── TRECHO DE ORIGEM ──
Pois bem, a Sociedade Anônima de Futebol (SAF) é uma lei que foi sancionada em agosto de 2021, a Lei 14.193/2021, que, em resumo, permite que os clubes de futebol possam se transformar em empresas. Ou seja, adotar um tipo societário de sociedades anônimas (regida por leis específicas) e não mais as associações sem fins lucrativos.

Com os clubes brasileiros atravessando uma enorme crise financeira e com dívidas impagáveis (em sua maioria débitos com a Justiça do Trabalho e Impostos) que inviabilizam a administração da instituição, a SAF surge como ideia original de ser um mecanismo facilitador que possibilita a obtenção de receitas para as agremiações, já que a lei da Sociedade Anônima de Futebol permite que o clube divida o seu capital em ações, permitindo permitindo a negociação dessas ações para investidores interessados.

“O Cruzeiro, por exemplo, possui uma dívida de R$ 1 bilhão, mas isso é ‘fichinha’ no mercado financeiro. É possível trabalhar a marca do clube, atrair patrocinadores e jogadores, o que pode aumentar ainda mais o caixa dos clubes. O mercado de ações pode se tornar outra fonte de receita. São muitas as opções de lucro de um clube gerido no modelo SAF. Mas é importante ter ciência que virar um clube com a mentalidade de empresa não garante o sucesso comercial de um time, mas é um fator decisivo para que os clubes deixem para trás o histórico de dívidas", esclareceu Ricardo Souza, especialista em gestão empresarial e recuperação de empresas e CEO da BeYou Education.
───
── ENTRADAS FORNECIDAS ──
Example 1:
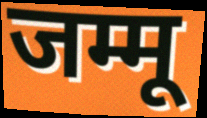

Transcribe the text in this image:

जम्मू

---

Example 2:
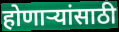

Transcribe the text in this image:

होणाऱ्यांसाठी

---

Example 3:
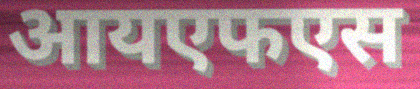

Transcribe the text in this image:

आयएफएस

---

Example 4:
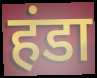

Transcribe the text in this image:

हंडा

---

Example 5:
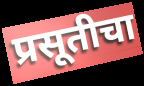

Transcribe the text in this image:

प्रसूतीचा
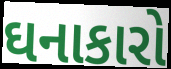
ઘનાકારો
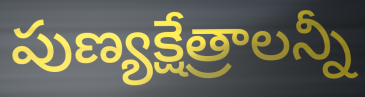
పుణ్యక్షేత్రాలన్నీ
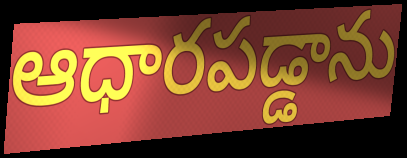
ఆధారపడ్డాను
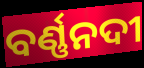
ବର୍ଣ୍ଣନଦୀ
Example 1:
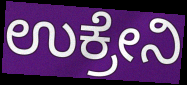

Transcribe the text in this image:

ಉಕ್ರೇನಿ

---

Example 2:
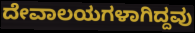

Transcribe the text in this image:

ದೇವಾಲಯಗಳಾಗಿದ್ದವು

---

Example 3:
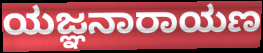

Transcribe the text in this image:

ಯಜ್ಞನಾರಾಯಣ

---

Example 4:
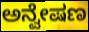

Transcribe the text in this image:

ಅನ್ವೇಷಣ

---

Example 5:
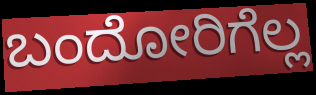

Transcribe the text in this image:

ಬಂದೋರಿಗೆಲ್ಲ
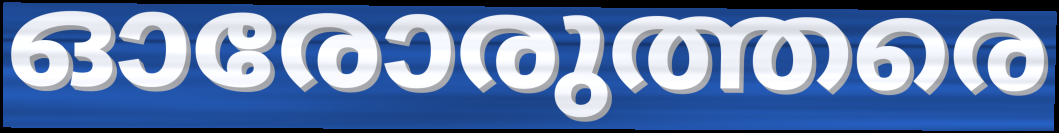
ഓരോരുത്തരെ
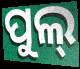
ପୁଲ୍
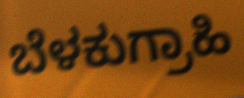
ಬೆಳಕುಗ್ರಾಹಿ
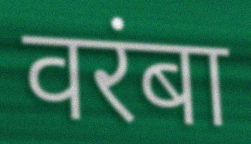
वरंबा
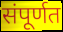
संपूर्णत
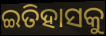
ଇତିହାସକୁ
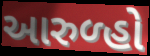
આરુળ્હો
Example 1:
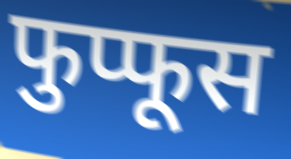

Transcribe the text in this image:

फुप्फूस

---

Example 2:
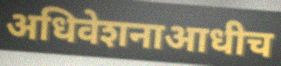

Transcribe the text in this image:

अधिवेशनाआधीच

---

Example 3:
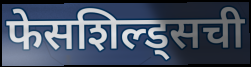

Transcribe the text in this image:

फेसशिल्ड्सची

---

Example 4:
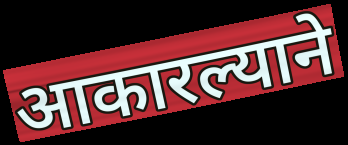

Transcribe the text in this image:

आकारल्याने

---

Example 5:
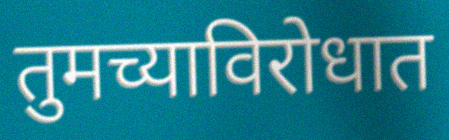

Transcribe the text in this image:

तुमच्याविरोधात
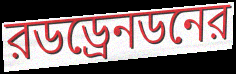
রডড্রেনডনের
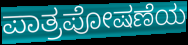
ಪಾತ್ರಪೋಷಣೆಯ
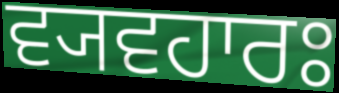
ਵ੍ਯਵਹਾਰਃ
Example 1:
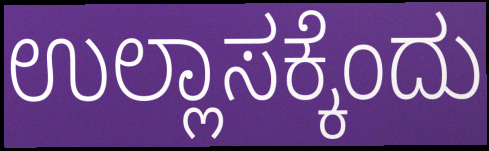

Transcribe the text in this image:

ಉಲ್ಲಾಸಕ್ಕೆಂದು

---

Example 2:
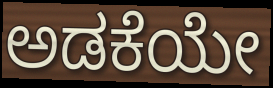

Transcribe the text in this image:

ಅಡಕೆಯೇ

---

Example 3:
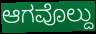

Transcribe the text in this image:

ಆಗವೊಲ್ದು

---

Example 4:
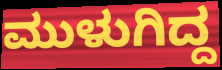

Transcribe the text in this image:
───
- COMPLETE O SEGUINTE
**1.** Converta todas as linhas das entradas acima em uma lista numerada, omitindo as linhas em branco. Não inclua as imagens na resposta.
**2.** Dê continuidade ao trecho sobre a Sociedade Anônima de Futebol a partir da última frase apresentada.

- SAÍDAS ESPERADAS
**1.**
1. Example 1:
2. Transcribe the text in this image:
3. जम्मू
4. ---
5. Example 2:
6. Transcribe the text in this image:
7. होणाऱ्यांसाठी
8. ---
9. Example 3:
10. Transcribe the text in this image:
11. आयएफएस
12. ---
13. Example 4:
14. Transcribe the text in this image:
15. हंडा
16. ---
17. Example 5:
18. Transcribe the text in this image:
19. प्रसूतीचा
20. ઘનાકારો
21. పుణ్యక్షేత్రాలన్నీ
22. ఆధారపడ్డాను
23. ବର୍ଣ୍ଣନଦୀ
24. Example 1:
25. Transcribe the text in this image:
26. ಉಕ್ರೇನಿ
27. ---
28. Example 2:
29. Transcribe the text in this image:
30. ದೇವಾಲಯಗಳಾಗಿದ್ದವು
31. ---
32. Example 3:
33. Transcribe the text in this image:
34. ಯಜ್ಞನಾರಾಯಣ
35. ---
36. Example 4:
37. Transcribe the text in this image:
38. ಅನ್ವೇಷಣ
39. ---
40. Example 5:
41. Transcribe the text in this image:
42. ಬಂದೋರಿಗೆಲ್ಲ
43. ഓരോരുത്തരെ
44. ପୁଲ୍
45. ಬೆಳಕುಗ್ರಾಹಿ
46. वरंबा
47. संपूर्णत
48. ଇତିହାସକୁ
49. આરુળ્હો
50. Example 1:
51. Transcribe the text in this image:
52. फुप्फूस
53. ---
54. Example 2:
55. Transcribe the text in this image:
56. अधिवेशनाआधीच
57. ---
58. Example 3:
59. Transcribe the text in this image:
60. फेसशिल्ड्सची
61. ---
62. Example 4:
63. Transcribe the text in this image:
64. आकारल्याने
65. ---
66. Example 5:
67. Transcribe the text in this image:
68. तुमच्याविरोधात
69. রডড্রেনডনের
70. ಪಾತ್ರಪೋಷಣೆಯ
71. ਵ੍ਯਵਹਾਰਃ
72. Example 1:
73. Transcribe the text in this image:
74. ಉಲ್ಲಾಸಕ್ಕೆಂದು
75. ---
76. Example 2:
77. Transcribe the text in this image:
78. ಅಡಕೆಯೇ
79. ---
80. Example 3:
81. Transcribe the text in this image:
82. ಆಗವೊಲ್ದು
83. ---
84. Example 4:
85. Transcribe the text in this image:

**2.**
No futebol pernambucano, os dirigentes de Náutico, Santa Cruz e Sport já iniciaram os estudos para entenderem melhor os mecanismos da SAF e, principalmente, tomarem ciência da real situação financeira dos clubes - passivos, ativos, especulação imobiliária dos bens , valor de marca da instituição, entre outras coisas. Todo o levantamento é importante para poder encontrar o investidor ideal e negociar da melhor maneira e de acordo com a realidade de cada um.

Primeiro a apresentar o interesse em se transformar em SAF, no Trio de Ferro, o Santa Cruz caminha a passos largos para virar uma sociedade anônima e se abrir para o mercado financeiro. "Lançamos o edital de convocação para a Assembleia Geral de Sócios, no próximo dia 27 de março, para deliberar ou não o modelo SAF. O Santa Cruz tem uma marca valiosa, com torcida enorme, presença regional muito forte, então, isso atrai investidores. Já estamos conversando com alguns e podemos ter bons avanços nos próximos meses", contou Lucas Valença, diretor jurídico do Santa Cruz.

O dirigente tricolor também ressaltou a importância da sociedade anônima para quitar o passivo do clube, que hoje ultrapassa os R$ 220 milhões. "De imediato a SAF permite ao clube utilizar mecanismos para a recuperação econômica, não convivendo com questões de penhoras, leilões, bloqueios judiciais, permitindo você estruturar e montar um plano de recuperação para equalizar a dívida, sem inviabilizar as atividades do clube", explicou Lucas Valença.

LEGISLAÇÃO

Isso é possível porque a Lei 14.193/2021 permite que a agremiação adote o modelo de SAF com regime centralizado de execução. O que isso quer dizer: o clube mantém a obrigação de pagar o passivo, já que a Sociedade Anônima do Futebol nasce sem dívida. Ou seja, a SAF segue trabalhando no mercado recebendo os investimentos e movimentando o fluxo de caixa, enquanto que a instituição mantém a responsabilidade de pagar a dívida. Mas, para isso ser possível, a sociedade anônima é obrigada a destinar 20% da receita e 50% dos dividendos para que as dívidas sejam equalizadas.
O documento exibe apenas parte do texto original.